色々な事が頭を駆け抜けた。七海を納得させる方法。この場を納める方法。
だが梶原が取った行動は、自分の気持ちに素直に従うというものだった。
「七海、愛してる」
少し驚いている七海の耳元で愛を囁く梶原。その瞬間、七海の肩に入っていた力が抜けた。そしてそれと同時に周囲の温度が上がり始めていた。
「寂しい思いをさせてごめんな七海。だけどもう少しだけ待っててくれ。俺が死んだら、きっと七海と一緒になるから。俺は七海のこと、愛してるから」
「ずるいよ」
七海は梶原の胸から少し離れ、涙目になりながら話しだした。
「そんな風に言われたら、一緒に連れていけないじゃん」
「でも本心だ」
梶原は七海の顎先を左手で掴むと、自分に引きよせ優しくキスをした。
「んむっ」
優しいキスに七海は目を閉じ、その身をゆだねる。ゆっくりと時間が過ぎ、唇を離す。
「また御影とこんな風にキス出来るなんて、思わなかった」
涙を流しながら微笑む七海を、再び抱きしめる梶原。梶原の腕の中で、七海は話しだす。凝り固まった気持ちが解けていくように、七海の悪意がなくなっていくようだった。
「御影、私もう行くね?」
「やっぱり行くのか?」
「うん。先にあっちに行ってる」
「わかった」
抱きしめあったままの二人は短い会話を交わす。
「それとこの人にもお礼を言っておいて。この人のおかげで最後に御影とこんな風に抱きしめあう事も出来た。人の体使ってキスまでしちゃったけど」
「あ、あぁそうだな」
船越の体を使って勝手にキスまでしてしまったことを思い出し、急に焦りを覚える梶原。後で謝るにしても許してもらえるだろうか。
「御影、最後にお願いがあるの」
「なんだ?」
「幸せになってね?」
不意の言葉に少し面食らい、意味を理解した梶原は息をのむ。
「七海お前……」
「ちゃんと恋人や彼女作って、これから結婚したりして、幸せになるんだよ? 私のことばっか引きずって、幸せにならなかったら許さないんだから」
「いやでもっ」
「どーせ御影の事だから、私と過ごした日々を大事にするんだとか言って、一人のままでいようとか思ってたんでしょ? 私あなたの恋人だったんですよ? 分かるよそれぐらい」
「……だったじゃない。今もだ」
「へへっ」
見事に自分の心の内を見透かされていた梶原は、敵わないなと内心で独り言ちた。
「じゃあ……本当に行くね。最後の方はごめんね。部屋こんなにしちゃって」
「気にするな。ちょっと模様替えでもしようと思っていたところだ」
「ふふっ どんな模様替えよ。でもやっぱり御影は優しいね……じゃあね」
本当に最後になるやり取りは、今までで一番の笑顔で締めくくられた。
「愛してる」
船越の体から七海が消えていくのを感じながら、梶原は呟いた。
「俺も愛してる」
ふっと七海が体から抜け、船越の体からも力が抜け崩れ落ちそうになる。その体を抱きとめ、支える梶原。
「んっ……」
その直後に意識を取り戻す船越。
「気が付きましたか船越さん」
「梶原君……終わったんだね?」
「えぇ船越さんのおかげで」
事のあらましを簡単に伝える梶原。船越は部屋にあったソファーに一緒に座り、梶原の話を聞き終えた。

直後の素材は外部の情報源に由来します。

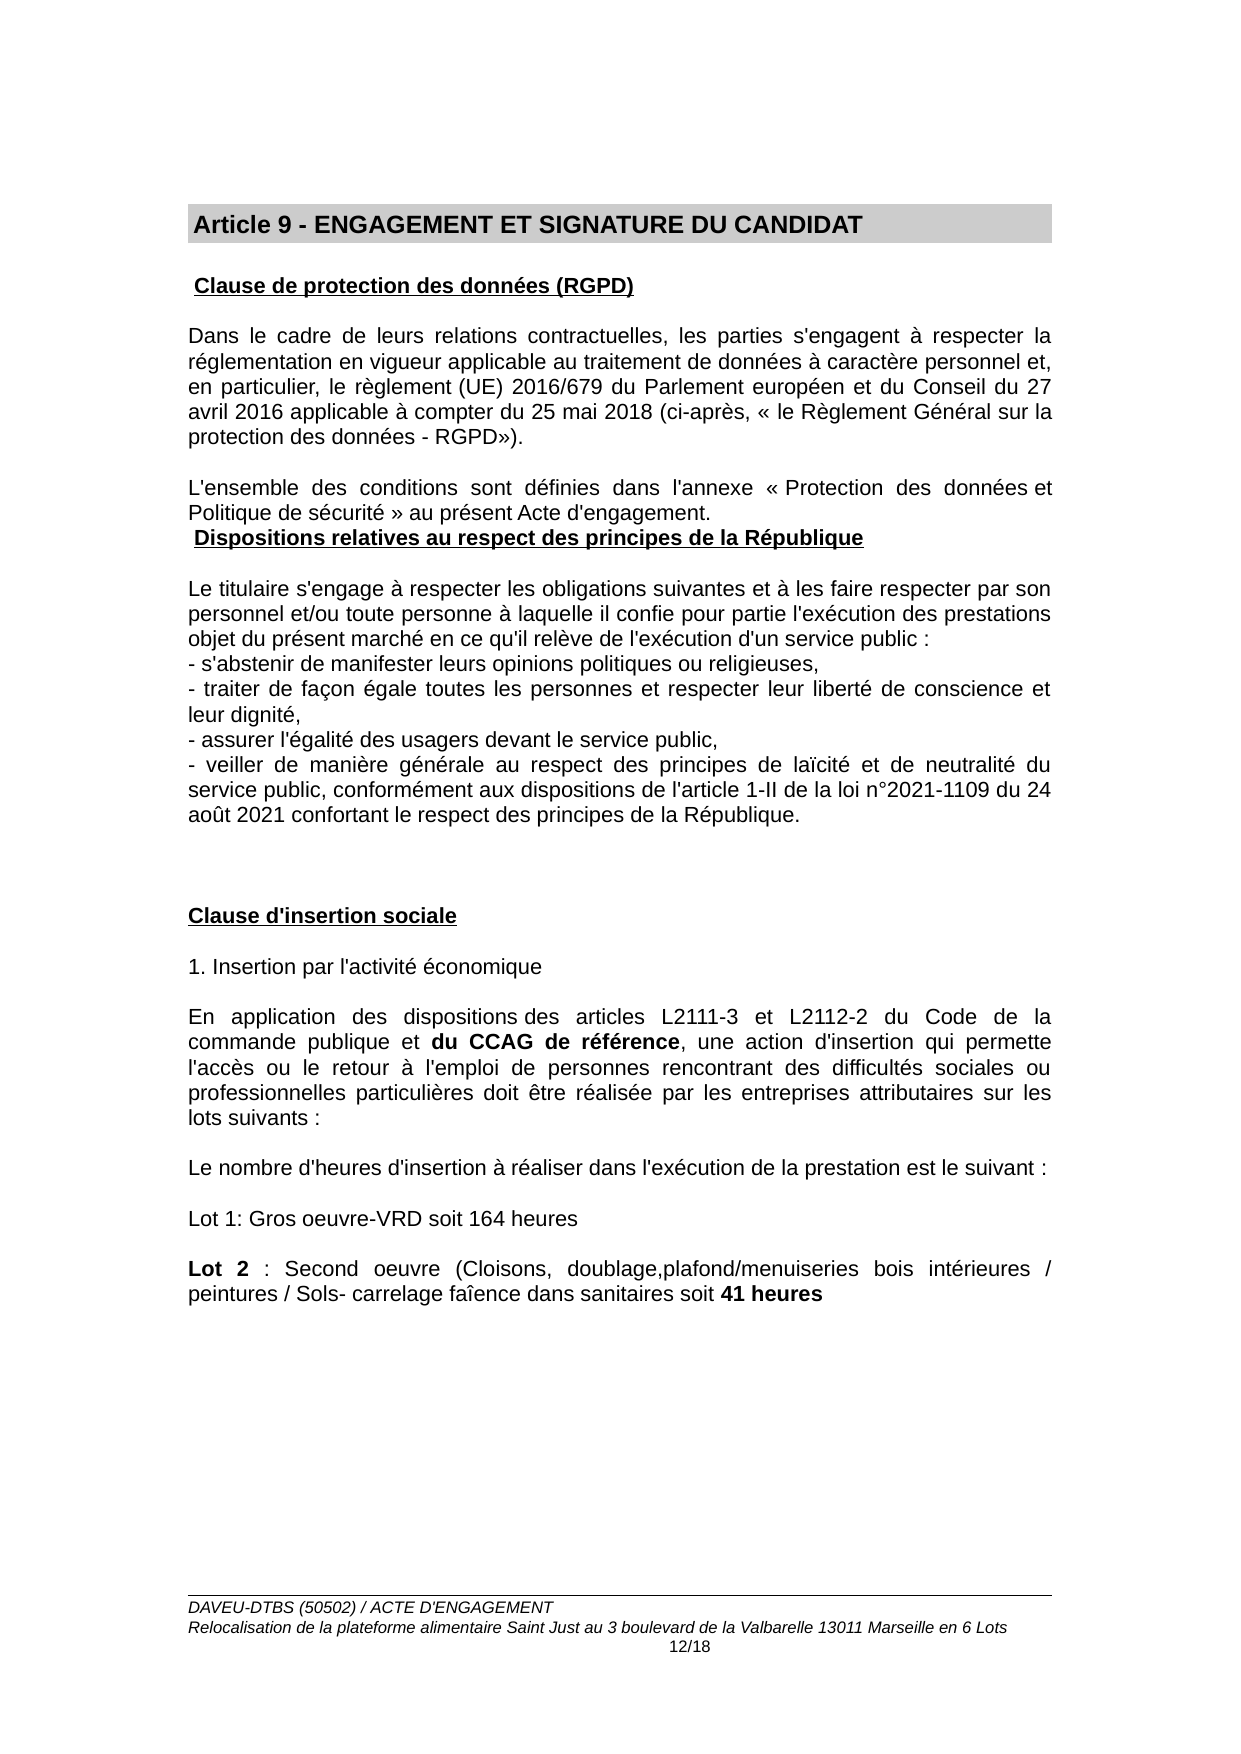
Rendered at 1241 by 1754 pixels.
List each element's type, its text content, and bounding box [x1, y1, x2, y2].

text Dispositions relatives au respect des principes de la République [188, 525, 1052, 550]
text Le titulaire s'engage à respecter les obligations suivantes et à les faire respecter par son personnel et/ou toute personne à laquelle il confie pour partie l'exécution des prestations objet du présent marché en ce qu'il relève de l'exécution d'un service public : [188, 576, 1052, 651]
text - assurer l'égalité des usagers devant le service public, [188, 727, 1052, 752]
text - s'abstenir de manifester leurs opinions politiques ou religieuses, [188, 651, 1052, 676]
text Clause d'insertion sociale [188, 903, 1052, 928]
subtitle ENGAGEMENT ET SIGNATURE DU CANDIDAT [190, 207, 1050, 241]
text - veiller de manière générale au respect des principes de laïcité et de neutralité du service public, conformément aux dispositions de l'article 1-II de la loi n°2021-1109 du 24 août 2021 confortant le respect des principes de la République. [188, 752, 1052, 828]
text Clause de protection des données (RGPD) [188, 273, 1052, 298]
text Lot 2 : Second oeuvre (Cloisons, doublage,plafond/menuiseries bois intérieures / peintures / Sols- carrelage faîence dans sanitaires soit 41 heures [188, 1256, 1052, 1307]
text En application des dispositions des articles L2111-3 et L2112-2 du Code de la commande publique et du CCAG de référence, une action d'insertion qui permette l'accès ou le retour à l'emploi de personnes rencontrant des difficultés sociales ou professionnelles particulières doit être réalisée par les entreprises attributaires sur les lots suivants : [188, 1004, 1052, 1130]
text L'ensemble des conditions sont définies dans l'annexe « Protection des données et Politique de sécurité » au présent Acte d'engagement. [188, 475, 1052, 525]
text 1. Insertion par l'activité économique [188, 954, 1052, 979]
text - traiter de façon égale toutes les personnes et respecter leur liberté de conscience et leur dignité, [188, 676, 1052, 727]
text Le nombre d'heures d'insertion à réaliser dans l'exécution de la prestation est le suivant : [188, 1155, 1052, 1181]
text Dans le cadre de leurs relations contractuelles, les parties s'engagent à respecter la réglementation en vigueur applicable au traitement de données à caractère personnel et, en particulier, le règlement (UE) 2016/679 du Parlement européen et du Conseil du 27 avril 2016 applicable à compter du 25 mai 2018 (ci-après, « le Règlement Général sur la protection des données - RGPD»). [188, 323, 1052, 449]
text Lot 1: Gros oeuvre-VRD soit 164 heures [188, 1206, 1052, 1231]
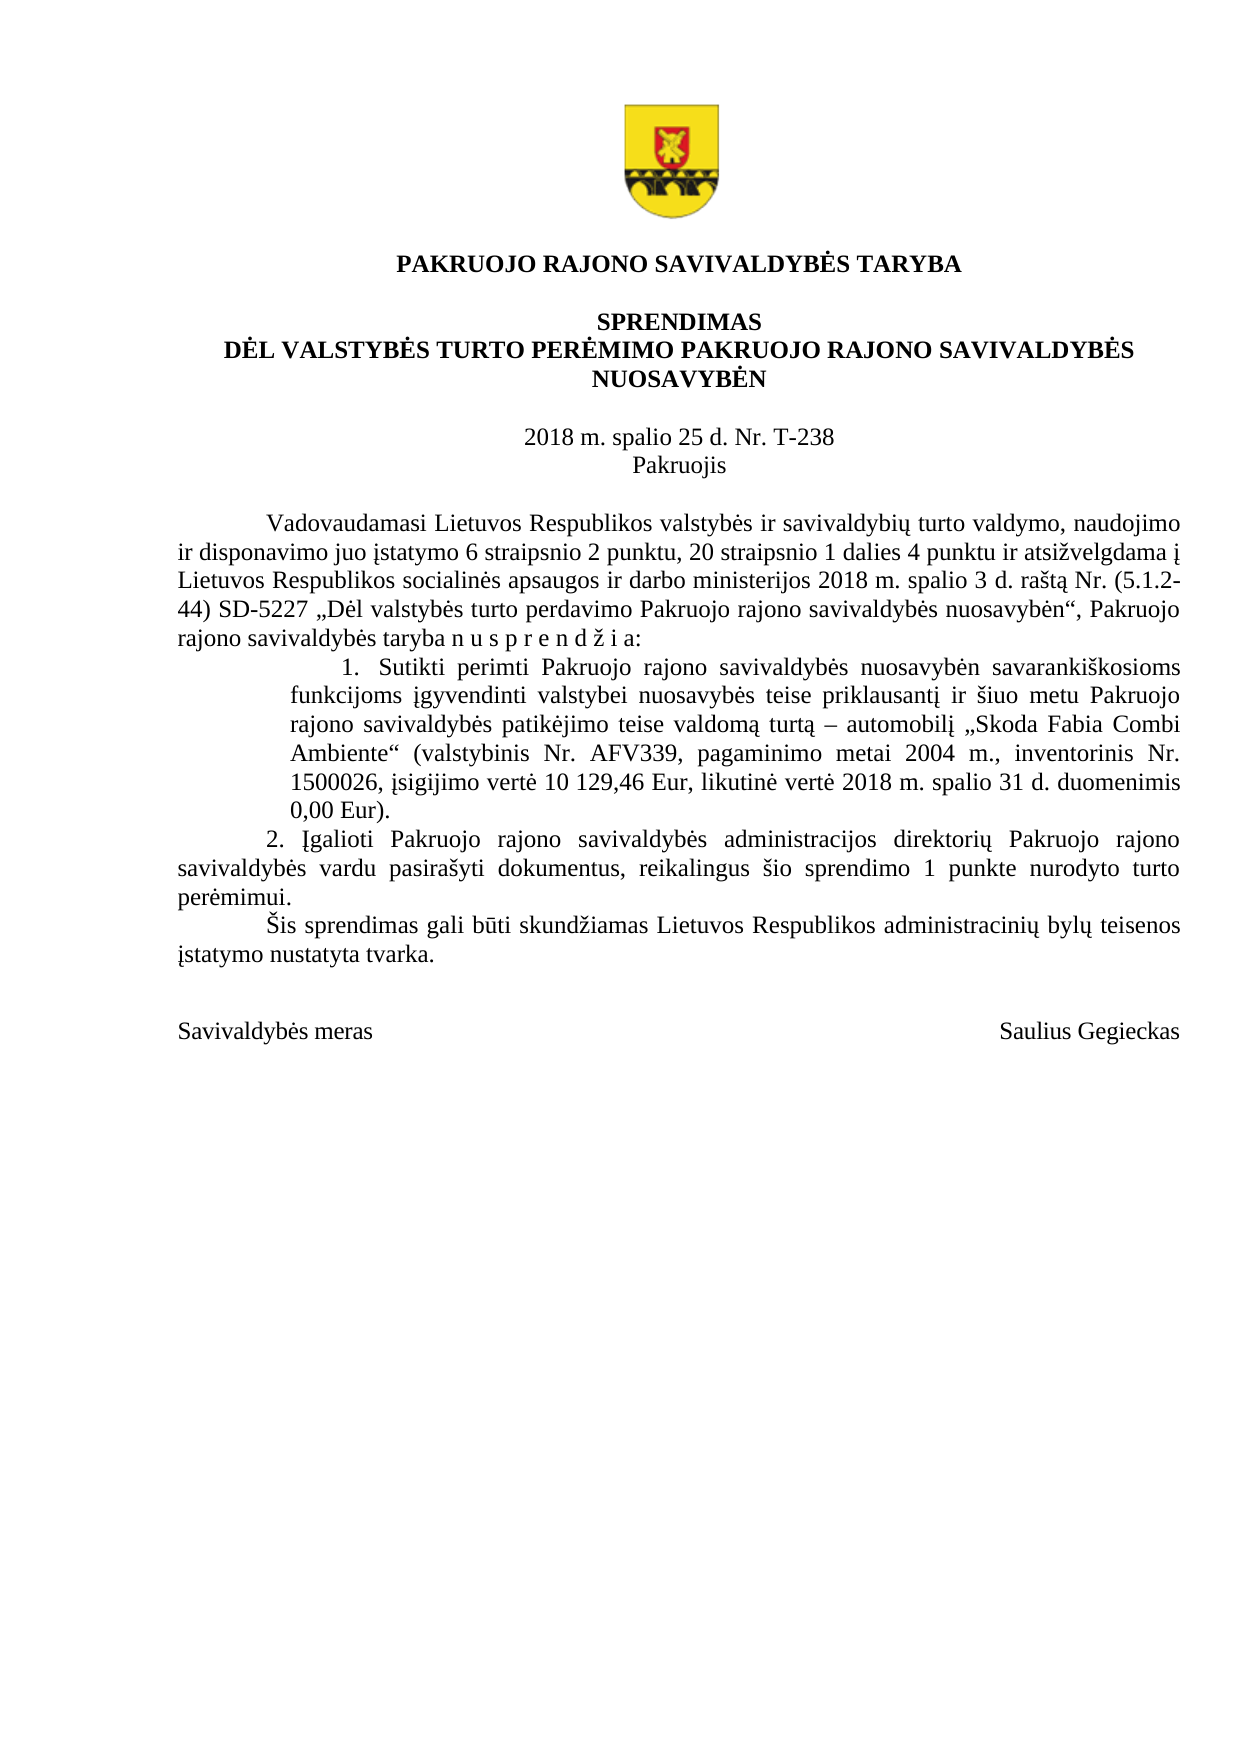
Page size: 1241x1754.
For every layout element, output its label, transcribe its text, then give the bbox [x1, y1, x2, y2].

「船越さんが来てくれなかったら、除去するしかありませんでした。自分で……処理するつもりでした。もともと、七海と一緒にいられるこの状態が、ずっと続くわけがないと思っていたので……」
歯を食い縛りながら話す梶原。その話を、相槌をうちながら聞く船越。
「そだったんだ」
「はい。だから……船越さんが来てくれて、ちゃんと送ってあげられて……本当に良かった。七海を……好きだった奴を……除去しなくて済んだ。最後に思いも伝えられた」
涙ぐみながら話す梶原。それでも何とか顔を上げ、船越の方を向き笑顔を作りお礼を言った。
「だから……ありがとう……ございました」
涙を流しながら微笑む梶原。その姿を見て耐えられなくなった船越は梶原を抱きしめた。